### Passage shown
Marilyn Butler, Jane Austen and the War of Ideas (1975), pp. 122-123
[I]n Northanger Abbey Jane Austen develops...her version of the revolutionary character, the man or woman who by acting on a system of selfishness, threatens friends of more orthodox principles; and ultimately, through cold-blooded cynicism in relation to the key social institution of marriage, threatens human happiness at a very fundamental level. Isabella Thorpe, Lady Susan, Mary Crawford, all like Isabella pursue the modern creed of self, and as such are Jane Austen's reinterpretation of a standard figure of the period, the desirable, amoral woman whose activities threaten manners and morals... That Jane Austen is perfectly clear what she is doing can be demonstrated by identifying the same cluster of themes and characters in Sense and Sensibility. Inheriting a set of conservative dogmas, and some impossibly theatrical characters—notably the revolutionary villain—already in her first two full-length novels she produces a more natural equivalent, on a scale appropriate to comedy. Her villains are not only better art than her rivals'; they are also better propaganda... Her selfish characters are consistently smaller and meaner than their orthodox opponents, the heroines; they are restricted within the bounds of their own being, and their hearts and minds are impoverished. Jane Austen's achievement, the feat of the subtlest technician among the English novelists, is to rethink the material of the conservative novel in terms that are at once naturalistic and intellectually consistent.
Marilyn Butler, Jane Austen and the War of Ideas (1975), pp. 180-181
Comedy was implicit in the manner in which she told her story. Her irony, her delicate ruthless irony, was of the substance of her style. It never obtruded itself; sometimes it only glinted out in a turn of phrase. But it was never absent for more than a paragraph; and her most straightforward piece of exposition was tart with its perfume.

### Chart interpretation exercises
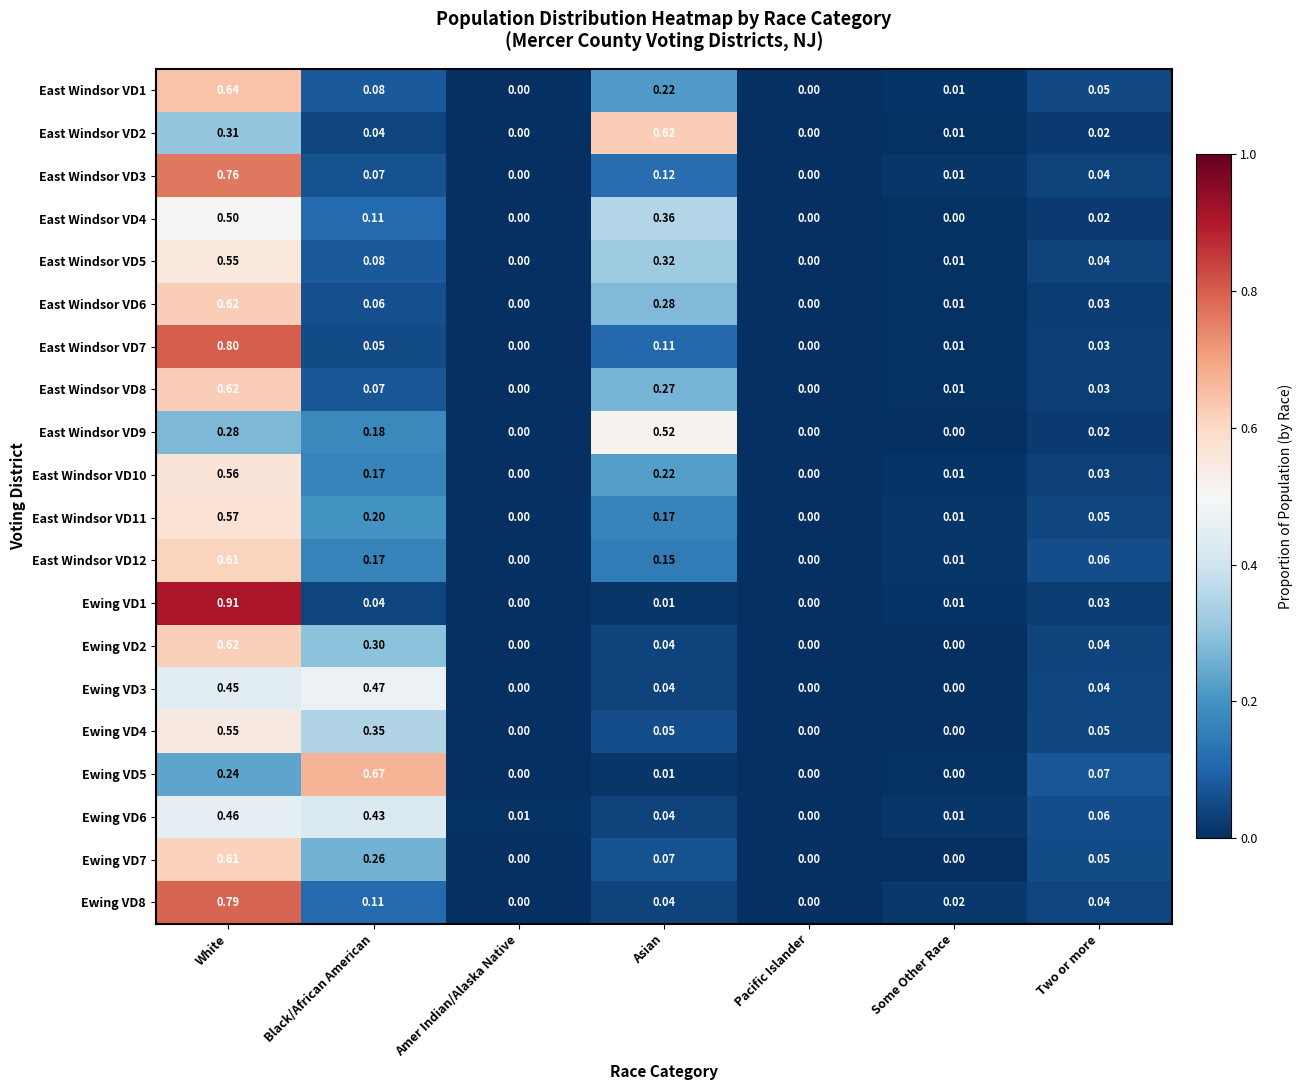

Which category has the lowest value in the Ewing VD6 series?

Pacific Islander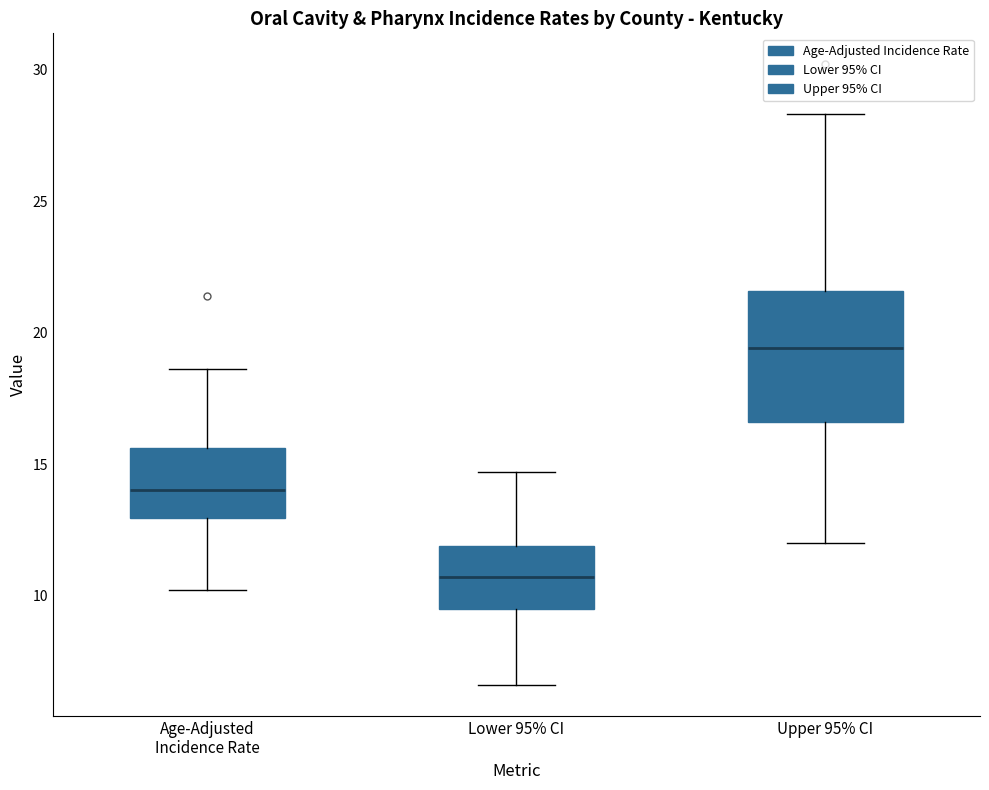

Reading left to right, transcribe this box plot: for each box, give where its median line is, the range the box spans, and where its two whiskers end, as read against the y-axis. The values are not printed on the chart, so give them approximately, as read against the axis.

Age-Adjusted Incidence Rate: median 14.0, box 13.0 to 15.5, whiskers 10.0 to 18.5
Lower 95% CI: median 10.5, box 9.5 to 12.0, whiskers 6.5 to 14.5
Upper 95% CI: median 19.5, box 16.5 to 21.5, whiskers 12.0 to 28.5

### Task to carry out
Name every fictional character mentioned in the Jane Austen excerpts. These rows have no connection to the Jane Austen excerpts.

### Task solution
Isabella Thorpe, Lady Susan, Mary Crawford